I grew up in Texas with two obsessions: basketball and Romantic verse. Satisfaction of both lay readily at hand. We had a hoop out back overlooked by the kitchen of a curry-house which sent its smell of spice and soapy water across the court. (Another neighbour once took a shotgun to the lights when I had stayed out late, banging the ball on the cement; I came back the next night and played in the dark.) Around the corner stood Half Price Books, which in my childhood lived up to its name. Both obsessions had their heroes: Byron among the Romantics – principally, I think, for his rudeness, but partly because he captured the essence of my other, still breathing hero, Michael Jordan. ‘Half dust, half deity’, Byron wrote of man’s estate, but I applied his meaning more specifically. ‘Alike unfit to sink or soar’ seemed to describe that hanging space, a few feet off the ground, in which Jordan lived.

Jordan has presided over some of my happiest and loneliest years, a figure on the box in the evening and in the papers in the morning – a kind of home-town weather, looked up regardless of where a traveller happens to find himself. He inspired me, among other things, to try my own hand at professional basketball, though I lacked the talent to play in America. In that first aimless summer after university, Interrailing through Europe, sneakers in my bag and a ball in hand, I hoped to fill the position variously titled ‘small forward’, ‘swingman’, ‘three spot’. And he followed me there, as I stayed up till five one morning at a sports bar in Hamburg to watch him win his fourth championship.

G.H. Hardy once said, regarding Don Bradman, that it is a highbrow in the worst sense of the word who doesn’t appreciate the true swell.
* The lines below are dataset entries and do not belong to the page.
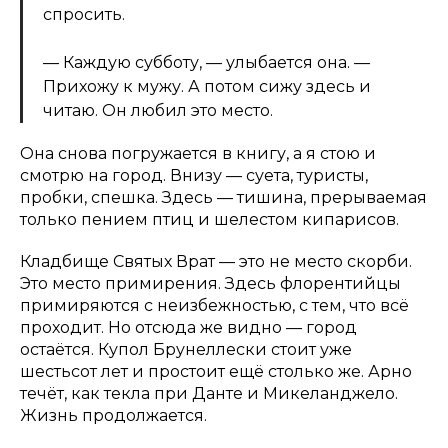
спросить.
— Каждую субботу, — улыбается она. —
Прихожу к мужу. А потом сижу здесь и
читаю. Он любил это место.
Она снова погружается в книгу, а я стою и
смотрю на город. Внизу — суета, туристы,
пробки, спешка. Здесь — тишина, прерываемая
только пением птиц и шелестом кипарисов.
Кладбище Святых Врат — это не место скорби.
Это место примирения. Здесь флорентийцы
примиряются с неизбежностью, с тем, что всё
проходит. Но отсюда же видно — город
остаётся. Купол Брунеллески стоит уже
шестьсот лет и простоит ещё столько же. Арно
течёт, как текла при Данте и Микеланджело.
Жизнь продолжается.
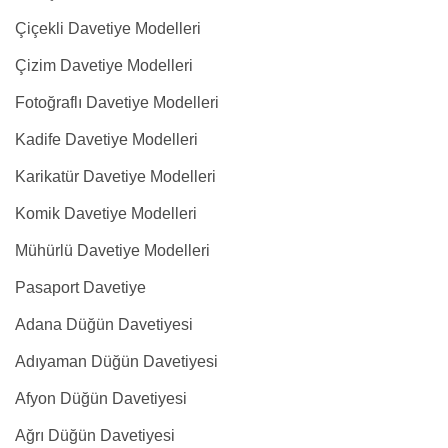
Çiçekli Davetiye Modelleri
Çizim Davetiye Modelleri
Fotoğraflı Davetiye Modelleri
Kadife Davetiye Modelleri
Karikatür Davetiye Modelleri
Komik Davetiye Modelleri
Mühürlü Davetiye Modelleri
Pasaport Davetiye
Adana Düğün Davetiyesi
Adıyaman Düğün Davetiyesi
Afyon Düğün Davetiyesi
Ağrı Düğün Davetiyesi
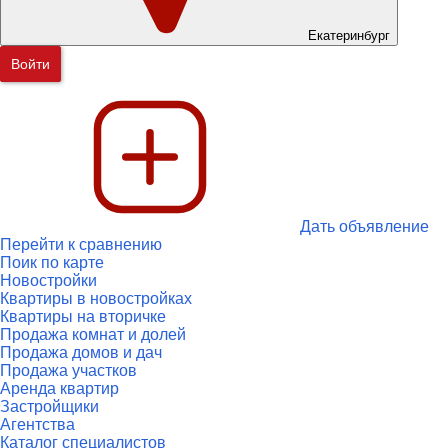
Екатеринбург
Войти
Дать объявление
Перейти к сравнению
Поик по карте
Новостройки
Квартиры в новостройках
Квартиры на вторичке
Продажа комнат и долей
Продажа домов и дач
Продажа участков
Аренда квартир
Застройщики
Агентства
Каталог специалистов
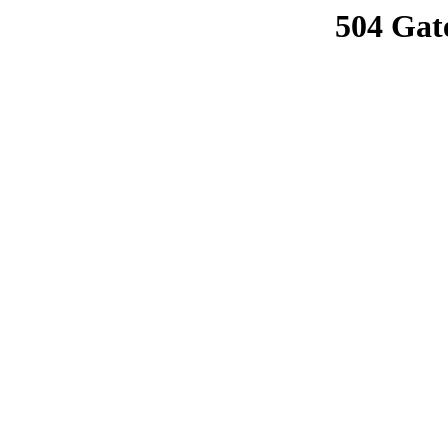
504 Gat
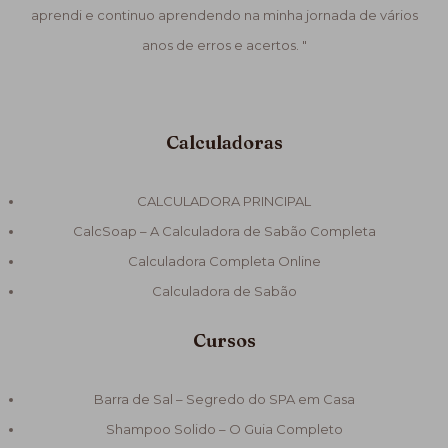
aprendi e continuo aprendendo na minha jornada de vários
anos de erros e acertos. "
Calculadoras
CALCULADORA PRINCIPAL
CalcSoap – A Calculadora de Sabão Completa
Calculadora Completa Online
Calculadora de Sabão
Cursos
Barra de Sal – Segredo do SPA em Casa
Shampoo Solido – O Guia Completo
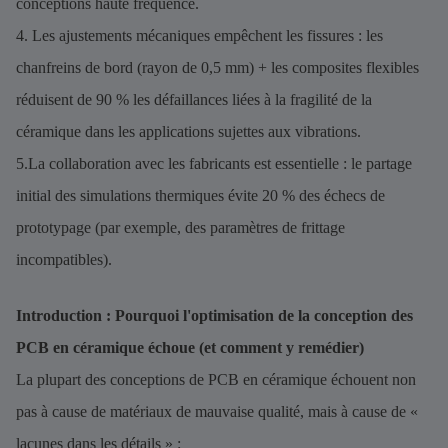
conceptions haute fréquence.
4. Les ajustements mécaniques empêchent les fissures : les
chanfreins de bord (rayon de 0,5 mm) + les composites flexibles
réduisent de 90 % les défaillances liées à la fragilité de la
céramique dans les applications sujettes aux vibrations.
5.La collaboration avec les fabricants est essentielle : le partage
initial des simulations thermiques évite 20 % des échecs de
prototypage (par exemple, des paramètres de frittage
incompatibles).
Introduction : Pourquoi l'optimisation de la conception des
PCB en céramique échoue (et comment y remédier)
La plupart des conceptions de PCB en céramique échouent non
pas à cause de matériaux de mauvaise qualité, mais à cause de «
lacunes dans les détails » :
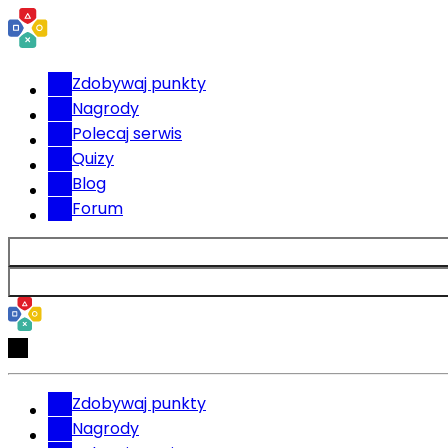
Zdobywaj punkty
Nagrody
Polecaj serwis
Quizy
Blog
Forum
Zdobywaj punkty
Nagrody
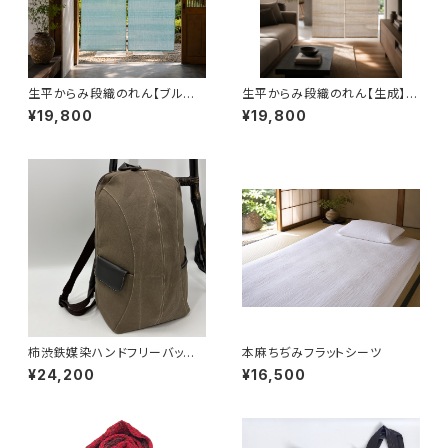
生平からみ段織のれん【ブルー】
生平からみ段織のれん【生成】15
150丈
0丈
¥19,800
¥19,800
柿渋鉄媒染ハンドフリーバッグ
本麻ちぢみフラットシーツ
Ⅲ
¥24,200
¥16,500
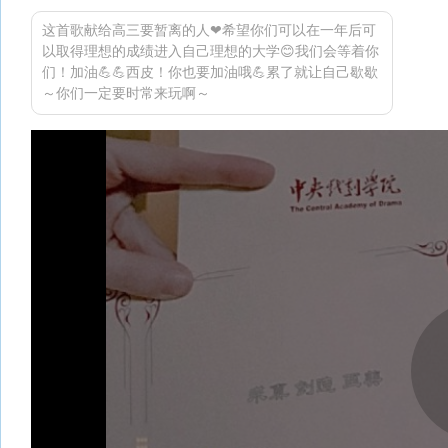
这首歌献给高三要暂离的人❤希望你们可以在一年后可
以取得理想的成绩进入自己理想的大学😊我们会等着你
们！加油💪💪西皮！你也要加油哦💪累了就让自己歇歇
～你们一定要时常来玩啊～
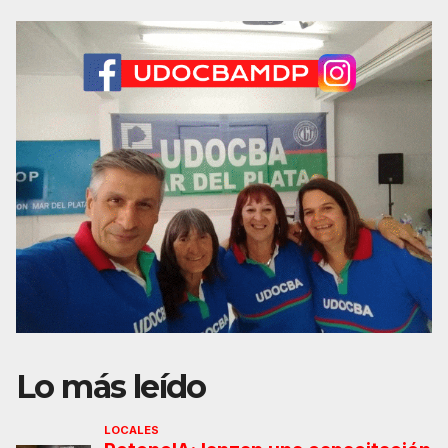
Lo más leído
Jordan is the true swell, handsome and fashionable, nice to strangers and children, and generally acknowledged to be the best player in history – not as an article of faith but as a matter of definition – in what is considered by Americans to be the most difficult and graceful of games. Yet unlike Ali, a black American of comparable charm and skill, Jordan has never made politics part of his appeal, and his popularity among both highbrows and ordinary joes is harder to explain. He is famous only for being almost perfect at what he does, and gracious in his perfection.

This was the root of the worry and surprise (not to mention pleasure) that greeted his announcement last September: that, aged 38, he would return for a second time to play basketball, joining the team he had owned, the Washington Wizards. He’ll spoil things, people said, as they said the last time he came out of retirement, but now with greater conviction. But though I had my doubts, I kept quiet. I had never seen him play before in his splendid flesh. This would be my chance. So I booked my flight to Washington and bribed a local friend to join the queues already lining up for tickets, to see the man whose statue in Chicago proclaimed him the best there ever was, the best there ever will be.

Basketball offers the scope for such a claim. It is the most democratic of games, allowing each player a free and equal hand with the ball. Broadly speaking, and unlike in soccer, say, everyone does everything. Jordan not only holds most of the scoring records, he is one of the best passers the game has known, and possibly the best defender, too. His genius used to make a nonsense of practice. Generally, players are divided into big and small. At 6'6" and 15 stone, Jordan belonged to the latter category, but he insisted on joining the big men at what is called their ‘post’ work. Big men become big by reaching seven feet in height and 20 stone in weight – but Jordan beat them at their game as well.

Had beaten them, I should say. No longer, it seemed, as October rolled on, and the season began. He looked tired and slow during his first game back. A battling performance left him with a shot to win in the final second – and everyone gasped a little as it banged awkwardly off the rim. I turned to bed with an even greater sense of loneliness: who would have thought that the gods of our youth would grow old? Ordinary human weakness had crept into his game. No one could understand why he had joined the Wizards, of all teams – a woeful collection of busts and left-overs that had won fewer than a quarter of its games the previous year. Jordan had failed as an executive, firing overpaid players, but leaving little behind. There was an air of bravado about his return, an old man shucking shirt and tie to clean up the mess he had made for himself. Only now he seemed to lack the skill for the job. Well, he deserved a deeper faith than that, and I would bide my time.

Time helped little, at first. In November, the Wizards proved no better than the year before – slightly worse in fact, as Jordan’s team-mates stood in awe of their former boss, and left him to muddle on by himself. He still came near the top of the league in scoring, but only from the excess of his opportunities. ‘Floor Jordan’, a writer dubbed him, bound to the hardwood he once sprang from so lightly. He had never lost so much in his life, eight games on the trot. And somehow this bothered me more than anything. Jordan, a man skilled in all ways of contending, had the gift of winning even when his side was outclassed, and I had supposed it would last into his middle age. I had seats for the ninth game, against a young Boston Celtics team whose stars had grown up idolising their diminished opponent.